§ **PROBLEM TO WORK ON**:
Rewrite the listing below with "Equipment" in place of "Machinery", keeping everything else the same, and leave out the pictures.

§ **DATA EXTRACTS**:
*** Begin section ***
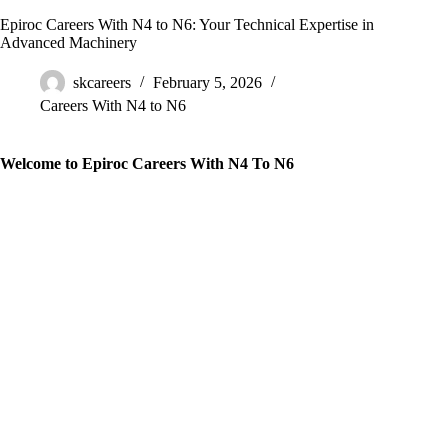
Epiroc Careers With N4 to N6: Your Technical Expertise in
Advanced Machinery
skcareers
February 5, 2026
Careers With N4 to N6
Welcome to Epiroc Careers With N4 To N6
*** End section ***
§ **SOLUTION FOR THIS PROBLEM**:
Epiroc Careers With N4 to N6: Your Technical Expertise in
Advanced Equipment
skcareers
February 5, 2026
Careers With N4 to N6
Welcome to Epiroc Careers With N4 To N6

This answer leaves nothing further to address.